Функциональные и ранние онкологические результаты органосохраняющих пособий
В настоящее время общепринятым методом лечения больных опухолью почки небольших размеров является органосохраняющее пособие. Удаление почки, по данным мировой литературы, сопоставимо по онкологическим результатам с резекцией почки, однако в последнем случае имеется неоспоримый положительный эффект в отношении сохранения почечной функции. Главной причиной риска ишемического повреждения паренхимы почки считается временная тепловая ишемия, дебаты по поводу которой не стихают по сей день. Благодаря внедрению в повседневную практику визуализирующих методов исследования, стало возможным выполнение сегментарного пережатия почечного кровотока, что в свою очередь наглядно продемонстрировало необходимость выполнения резекции почки в условиях минимизации травмирующего эффекта ишемии. Тенденция свела все усилия хирургов в область безышемической процедуры, открыв тем самым новые горизонты для выполнения органосохраняющего пособия.
Уровень креатинина до операции в группе А составил 0,93 ± 0,19 мг/дл, в группе В — 0,91 ± 0,15 мг/дл и в группе С — 1,00 ± 0,16 мг/дл, показатель СКФ — 82,4 ±11,4, 79,9 ±13,2 и 75,7 ±12,6 мл/мин/1,73 м2 соответственно. В среднем по группам А, B и C на следующий день и через 6 мес. (в квадратных скобках) после операции среднее значение увеличения уровня креатинина составило 1,1 ± 0,24 [0,98 ±0,12], 1,00 ±0,14 [0,95 ±0,09] и 1,06 ± 0,31 [1,02 ±0,1] мг/дл, соответственно. В целом для вариантов временного гемостаза различия оказались статистически значимыми при сравнении исходных значений уровня креатинина (рис. 40-43, табл. 18-19) с показателями на следующий день после операции (р = 0,002), а также через 6 мес. после вмешательства (р = 0,014). При пережатии основного ствола повышение уровня креатинина крови значительно выше чем в двух других исследуемых группах. Стоит отметить, что количество пациентов в группе В является в 3 и 4 раза меньше чем в группах А и С, соответственно, что в свою очередь при сравнении групп гемостазов может демонстрировать лучшие результаты, однако в таблицах приведенных ниже отображены показатели изменения уровней креатина и СКФ, тем самым позволяя оценить не столько конечные результаты, сколько непосредственные величины изменения.

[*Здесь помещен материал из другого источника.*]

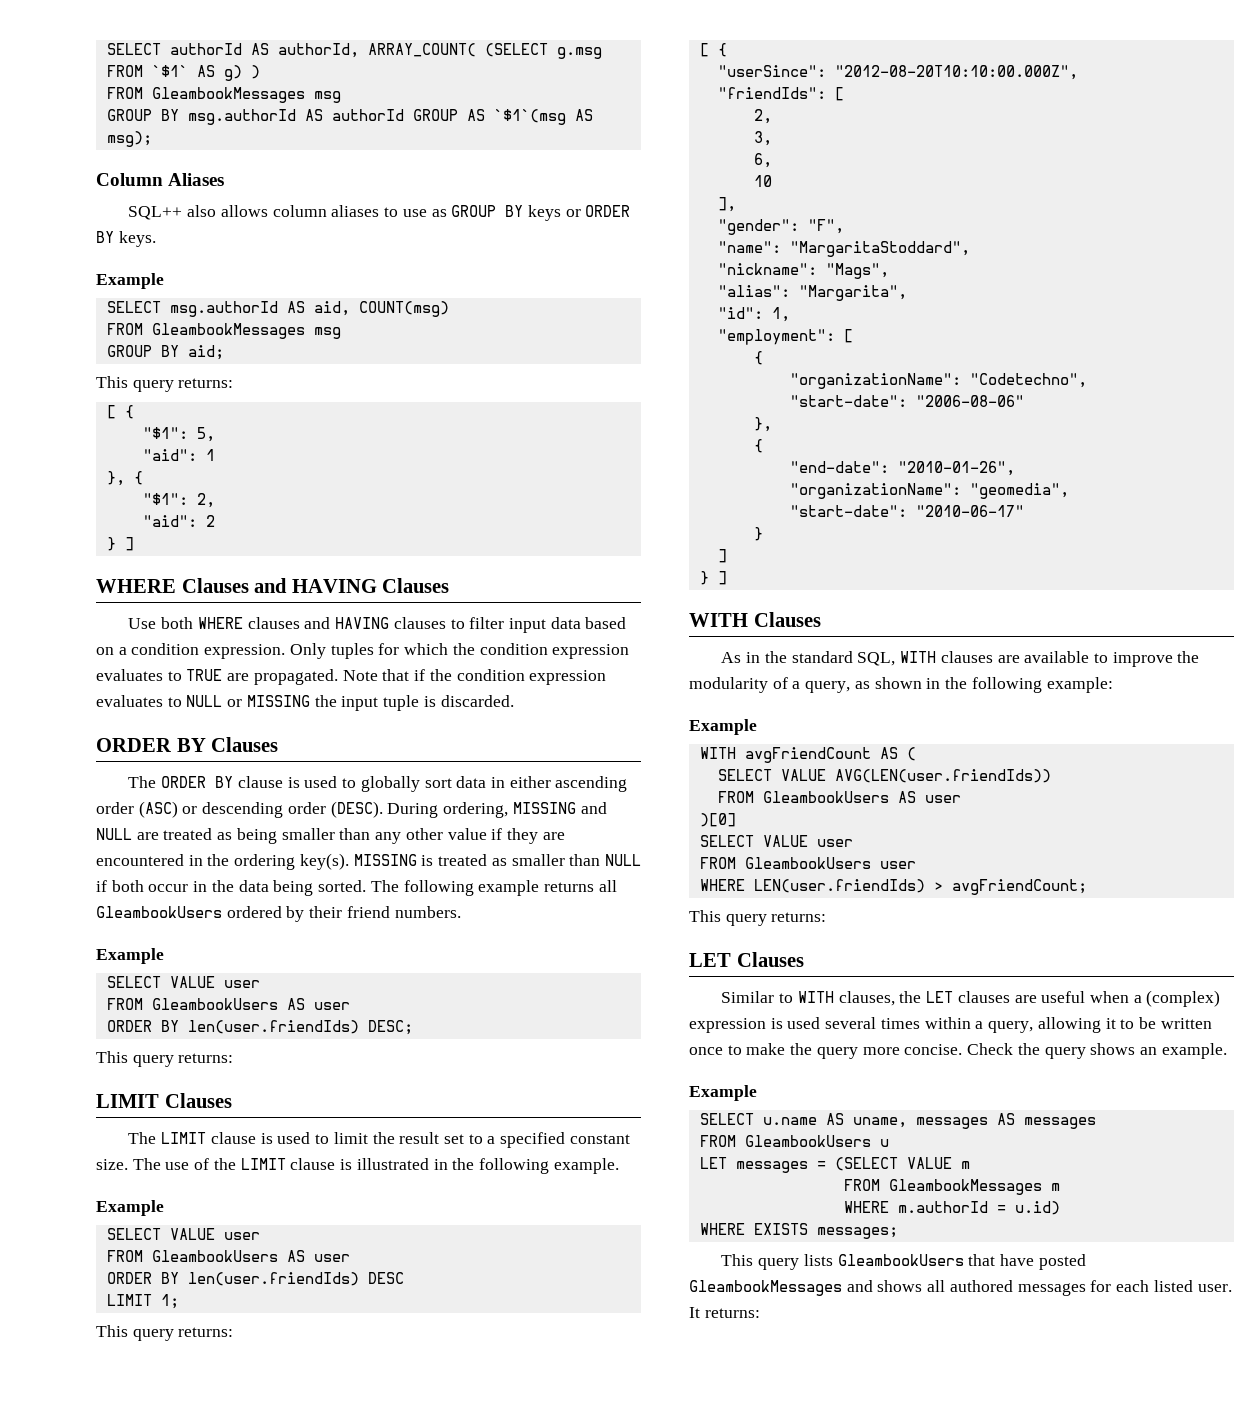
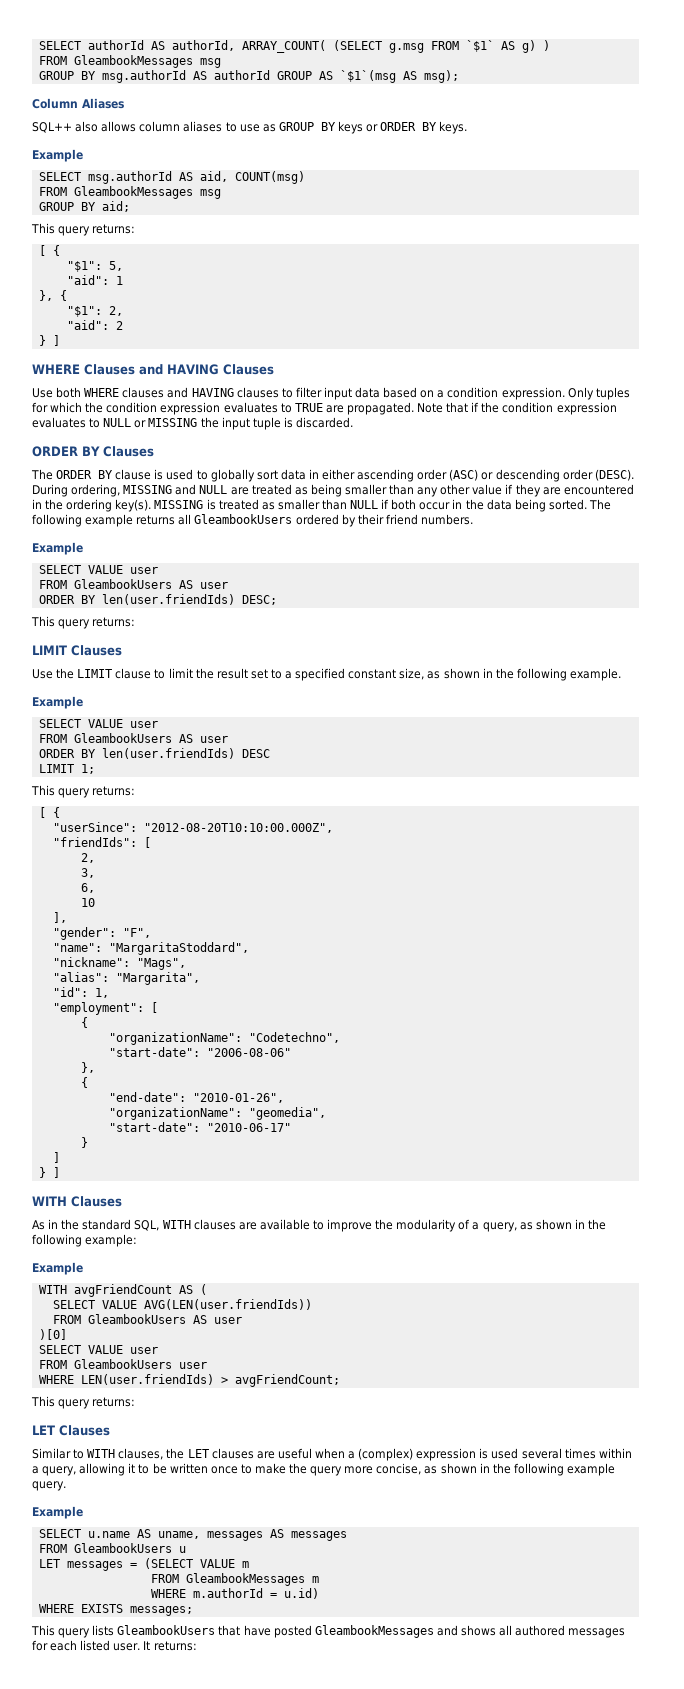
[128,1132,311,1144] The LIMIT clause is used -> [32,668,152,679] Use the LIMIT clause
[96,1158,429,1170] size. The use of the LIMIT clause is illustrated -> [399,668,480,680] size, as shown
[904,1043,1227,1059] concise. Check the query shows an example. -> [376,1463,615,1476] [32,1481,66,1491] concise, as shown in the following example query.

Скорость клубочковой фильтрации (рис. 44-46; табл. 20-21) по группам на следующий день после операции и через 6 мес. (в квадратных скобках) составила 68,4 ± 15,4 [76,9], 75,1 ± 17,3 [82,8] и 72,8 ± 21,6 [72,1], соответственно. Полученные результаты, при сравнении относительно идентичных групп пациентов, свидетельствуют о целесообразности, при возможности, выполнения ОСП в условиях нулевой ишемии почечной паренхимы.
Пациенты, прооперированные в условиях пережатия основного ствола почечного кровотока продемонстрировали статистически значимые изменения в группах сравнения по параметрам изменения величин уровня креатинина и СКФ в послеоперационном периоде, на следующий день и через 6 месяцев. На сроке 6 месяцев имеется изменения в количестве больных, предоставивших информацию о показателе уровня креатинина, что в свою очередь исключило на этом сроке троих пациентов из группы А и четверых пациентов из группы С. Однако, вышеуказанное не повлияло на результаты статистической обработки.
Из 163 пациентов, включенных в исследование, рак выявлен у 151 (92,6%; ДИ: 88,2% - 95,7%), в свою очередь светлоклеточный вариант диагностирован в 139 (92,1%; ДИ: 87,3% - 95,3%) случаях, папиллярный - у 8 (5,3% ДИ: 2,8% -9,3%) и хромофобный – у 4 (2,6% ДИ: 1,1% - 5,7%) (рис. 43). Из 12 пациентов с доброкачественными опухолями, ангиомиолипома была у 8 (66,7%; ДИ: 42,8% -84,8%) пациентов, онкоцитома - у 3 (25,0%; ДИ: 9,9% - 48,4%) и нефрома – у 1 (8,3%; ДИ: 2,1% - 26,5%). Рецидив заболевания не отмечен ни в одном из случаев на диапазоне наблюдения от 3 до 18 месяцев.